Right now, for the latest two week period, from September 21 to October 4, Belmullet Electoral Area has the lowest incidence rate in the county. This area includes all of Erris, Mulranny and all of Achill. There were 22 positive cases in that district in that time frame, an incidence rate per 100,000 people of 174.6. The overall Republic of Ireland rate per 100,000 was 372.1.
Swinford, with 46 cases, was the next lowest with an incidence rate of 266.1. This area also includes Foxford, Charlestown and Kiltimagh.
Following up is Westport, with an incidence rate of 304.7 (56 cases); Claremorris, 320.5 (87 cases); Ballina, 366.4 (92 cases) with Castlebar having the highest with an incidence rate of 460.1 and 138 cases.
Mayo currently has the lowest incidence rate in Connacht, up to October 8, with an incidence rate of 262.8. But before anyone gets too excited about those, there’s not a huge gulf to the other counties with Sligo on 326.5, Galway 335.2, Roscommon 365.6 and Leitrim 424.4.
You could throw a blanket over those numbers and as we’ve seen in the past, Mayo could just as easily be the highest in the province in a week’s time.
Unsurprisingly there was a surge in testing in Mayo around the All-Ireland Final.
For the week of September 13-19 (Monday to Sunday), a total of 3,637 people were tested for Covid-19 in the county.
That represented a jump of over 700 people from the previous week, where 2,908 people were tested.
From September 20-26, the figures were back down to a similar range, 2,873.

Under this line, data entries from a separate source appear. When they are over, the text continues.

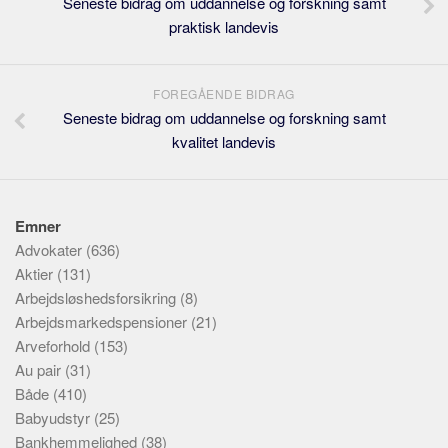
Seneste bidrag om uddannelse og forskning samt
praktisk landevis
FOREGÅENDE BIDRAG
Seneste bidrag om uddannelse og forskning samt
kvalitet landevis
Emner
Advokater
(636)
Aktier
(131)
Arbejdsløshedsforsikring
(8)
Arbejdsmarkedspensioner
(21)
Arveforhold
(153)
Au pair
(31)
Både
(410)
Babyudstyr
(25)
Bankhemmelighed
(38)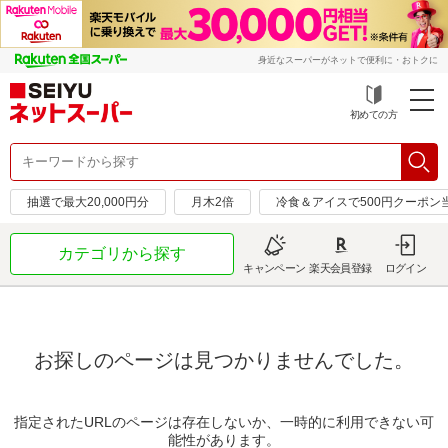
身近なスーパーがネットで便利に・おトクに
初めての方
抽選で最大20,000円分
月木2倍
冷食＆アイスで500円クーポン
カテゴリから探す
キャンペーン
楽天会員登録
ログイン
お探しのページは見つかりませんでした。
指定されたURLのページは存在しないか、一時的に利用できない可
能性があります。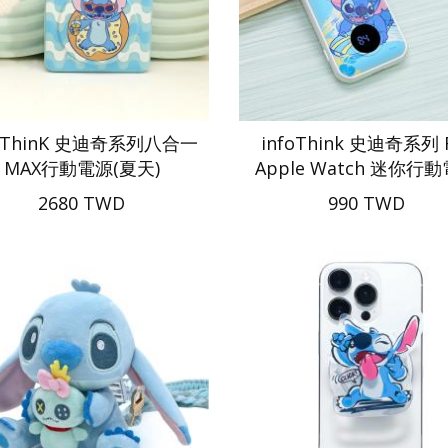
foThinK 史迪奇系列八合一
infoThink 史迪奇系列 
MAX行動電源(夏天)
Apple Watch 迷你行
2680 TWD
990 TWD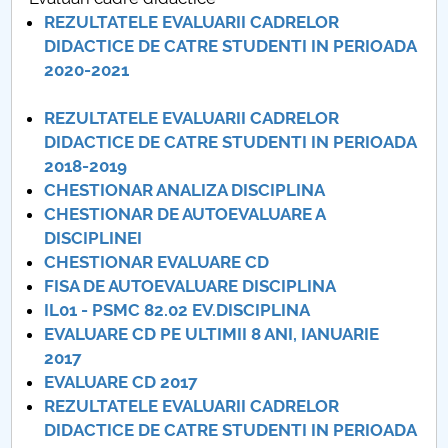
Consiliul de Administratie
REZULTATELE EVALUARII CADRELOR
DIDACTICE DE CATRE STUDENTI IN PERIOADA
Nr. de telefon si adrese Facultăți
2020-2021
Admitere
REZULTATELE EVALUARII CADRELOR
DIDACTICE DE CATRE STUDENTI IN PERIOADA
Români de pretutindeni - ADMITERE
2018-2019
CHESTIONAR ANALIZA DISCIPLINA
Senat
CHESTIONAR DE AUTOEVALUARE A
DISCIPLINEI
Facultăți
CHESTIONAR EVALUARE CD
FISA DE AUTOEVALUARE DISCIPLINA
Studenți
IL01 - PSMC 82.02 EV.DISCIPLINA
EVALUARE CD PE ULTIMII 8 ANI, IANUARIE
Ghiduri pentru STUDENȚI
2017
EVALUARE CD 2017
Relații Publice
REZULTATELE EVALUARII CADRELOR
DIDACTICE DE CATRE STUDENTI IN PERIOADA
Relații Internaționale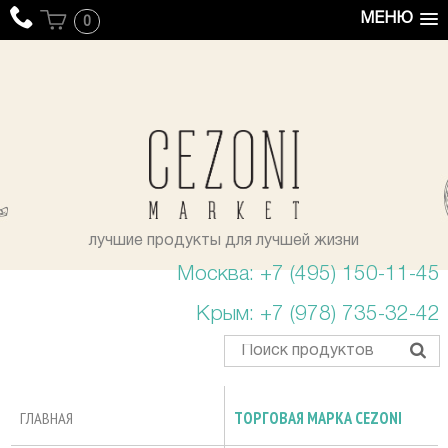
МЕНЮ
0
уста
лучшие продукты для лучшей жизни
Москва: +7 (495) 150-11-45
Крым: +7 (978) 735-32-42
ГЛАВНАЯ
ТОРГОВАЯ МАРКА CEZONI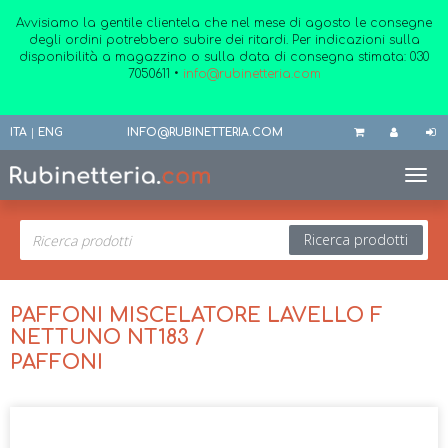
Avvisiamo la gentile clientela che nel mese di agosto le consegne
degli ordini potrebbero subire dei ritardi. Per indicazioni sulla
disponibilità a magazzino o sulla data di consegna stimata:
030
7050611
•
info@rubinetteria.com
ITA
|
ENG
INFO@RUBINETTERIA.COM
Toggl
Ricerca prodotti
PAFFONI MISCELATORE LAVELLO F
NETTUNO NT183 /
PAFFONI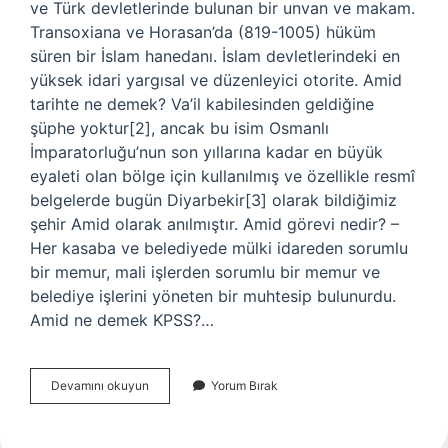
ve Türk devletlerinde bulunan bir unvan ve makam.
Transoxiana ve Horasan’da (819-1005) hüküm
süren bir İslam hanedanı. İslam devletlerindeki en
yüksek idari yargısal ve düzenleyici otorite. Amid
tarihte ne demek? Va’il kabilesinden geldiğine
şüphe yoktur[2], ancak bu isim Osmanlı
İmparatorluğu’nun son yıllarına kadar en büyük
eyaleti olan bölge için kullanılmış ve özellikle resmî
belgelerde bugün Diyarbekir[3] olarak bildiğimiz
şehir Amid olarak anılmıştır. Amid görevi nedir? –
Her kasaba ve belediyede mülki idareden sorumlu
bir memur, mali işlerden sorumlu bir memur ve
belediye işlerini yöneten bir muhtesip bulunurdu.
Amid ne demek KPSS?…
Osmanlıda
Devamını okuyun
Yorum Bırak
Amid
Ne
Demek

And, for the most recent week, from September 27 to October 3, the numbers fell to 1,811.
Part of that fall is likely explained by a change in the criteria around testing with close contacts of children not being required to undergo a test.
So far in Mayo, since testing commenced, 83,000 people have been tested in the county.
Testing has been, by and large, in MacHale Park in Castlebar though testing in the early stages of Covid-19 were at the new leisure centre at Lough Lannagh in the town.
There have also been pop-up tests in parts of the county, including one in Ballina which was open for two days a week for two weeks recently.
“The lines are blurred a little now too. There’s a lot of viral infections with the change in weather. Particularly in kids who are back to school. I had to send quite a few kids for tests but they came back negative,” explained Dr Fergal Ruane.
This week over 65s in long-term care settings in Mayo are receiving a booster vaccine, as part of a recommendation from the National Immunisation Advisory Council (NIAC).
Elaine Prendergast, Head of Service at Health and Wellbeing with HSE West, outlined to The Mayo News who is eligible.
Anyone aged 65 or more and lives in any of the following settings: nursing homes, HSE run or private; any congregated settings including religious orders, mental health facilities, facilities for disabled people and any prisoners aged 65 or over.
The roll-out of that booster vaccine commenced on Monday, October 4 last nationwide and is a three week programme.
While healthcare workers in such care settings were vaccinated at the same time as residents in the first round of vaccinations, this will not be the case this time around.
Over 80s living in the community are also able to avail of a booster vaccine from their GPs. Anyone living in the community who is bed-bound or otherwise not in a position to get to their GP will be able to be vaccinated by the HSE after the roll-out at care settings concludes.
People who are immunocompromised are also able to receive another vaccination if they meet certain criteria. This is referred to as a third dose, and not a booster, unlike the first two mentioned.
Ms Prendergast added that first and second doses are still available in the central vaccination centres such as Breaffy House outside Castlebar.
“My advice is that you still need to be vaccinated and if the advice for your age cohort is to get a booster, then get the booster,” said Dr Fergal Ruane.